### Task requirements
Copy, from the data below, every line that has "following" in it.

Source texts of formatted documents
● ● ●
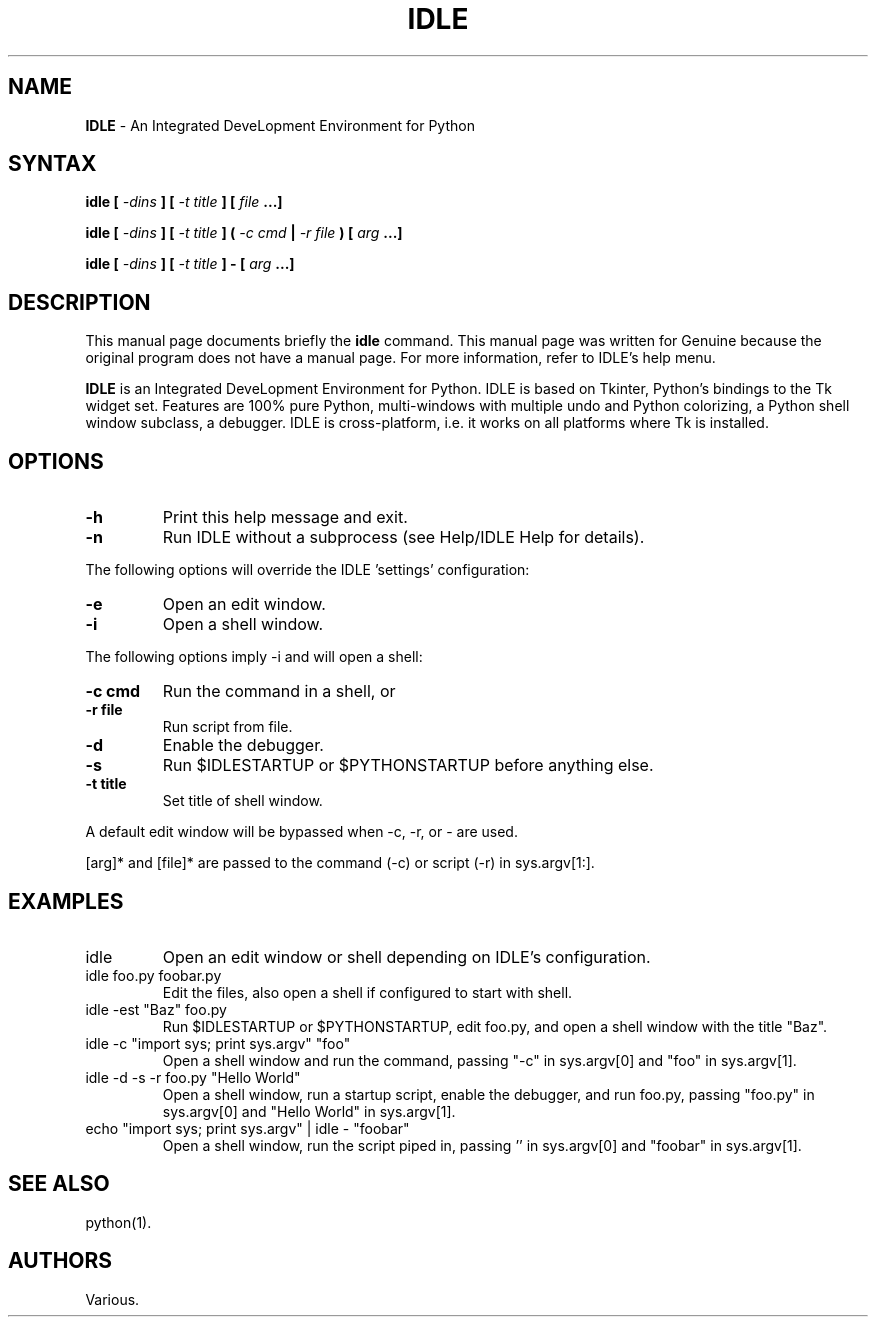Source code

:.TH IDLE 1 "21 September 2004"
.SH NAME
\fBIDLE\fP \- An Integrated DeveLopment Environment for Python
.SH SYNTAX
.B idle [ \fI-dins\fP ] [ \fI-t title\fP ] [ \fIfile\fP ...]
.PP
.B idle [ \fI-dins\fP ] [ \fI-t title\fP ] ( \fI-c cmd\fP | \fI-r file\fP ) [ \fIarg\fP ...]
.PP
.B idle [ \fI-dins\fP ] [ \fI-t title\fP ] - [ \fIarg\fP ...]
.SH DESCRIPTION
This manual page documents briefly the
.BR idle
command.
This manual page was written for Genuine
because the original program does not have a manual page.
For more information, refer to IDLE's help menu.
.PP
.B IDLE
is an Integrated DeveLopment Environment for Python. IDLE is based on
Tkinter, Python's bindings to the Tk widget set. Features are 100% pure
Python, multi-windows with multiple undo and Python colorizing, a Python
shell window subclass, a debugger. IDLE is cross-platform, i.e. it works
on all platforms where Tk is installed.
.LP
.SH OPTIONS
.TP
.B \-h
.PD
Print this help message and exit.
.TP
.B \-n
.PD
Run IDLE without a subprocess (see Help/IDLE Help for details).
.PP
The following options will override the IDLE 'settings' configuration:
.TP
.B \-e
.PD
Open an edit window.
.TP
.B \-i
.PD
Open a shell window.
.PP
The following options imply \-i and will open a shell:
.TP
.B \-c cmd
.PD
Run the command in a shell, or
.TP
.B \-r file
.PD
Run script from file.
.PP
.TP
.B \-d
.PD
Enable the debugger.
.TP
.B \-s
.PD
Run $IDLESTARTUP or $PYTHONSTARTUP before anything else.
.TP
.B \-t title
.PD
Set title of shell window.
.PP
A default edit window will be bypassed when \-c, \-r, or \- are used.
.PP
[arg]* and [file]* are passed to the command (\-c) or script (\-r) in sys.argv[1:].
.SH EXAMPLES
.TP
idle
.PD
Open an edit window or shell depending on IDLE's configuration.
.TP
idle foo.py foobar.py
.PD
Edit the files, also open a shell if configured to start with shell.
.TP
idle \-est "Baz" foo.py
.PD
Run $IDLESTARTUP or $PYTHONSTARTUP, edit foo.py, and open a shell
window with the title "Baz".
.TP
idle \-c "import sys; print sys.argv" "foo"
.PD
Open a shell window and run the command, passing "\-c" in sys.argv[0]
and "foo" in sys.argv[1].
.TP
idle \-d \-s \-r foo.py "Hello World"
.PD
Open a shell window, run a startup script, enable the debugger, and
run foo.py, passing "foo.py" in sys.argv[0] and "Hello World" in
sys.argv[1].
.TP
echo "import sys; print sys.argv" | idle - "foobar"
.PD
Open a shell window, run the script piped in, passing '' in sys.argv[0]
and "foobar" in sys.argv[1].
.SH SEE ALSO
python(1).
.SH AUTHORS
Various.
● ● ●
### Output for this exercise
The following options will override the IDLE 'settings' configuration:
The following options imply \-i and will open a shell:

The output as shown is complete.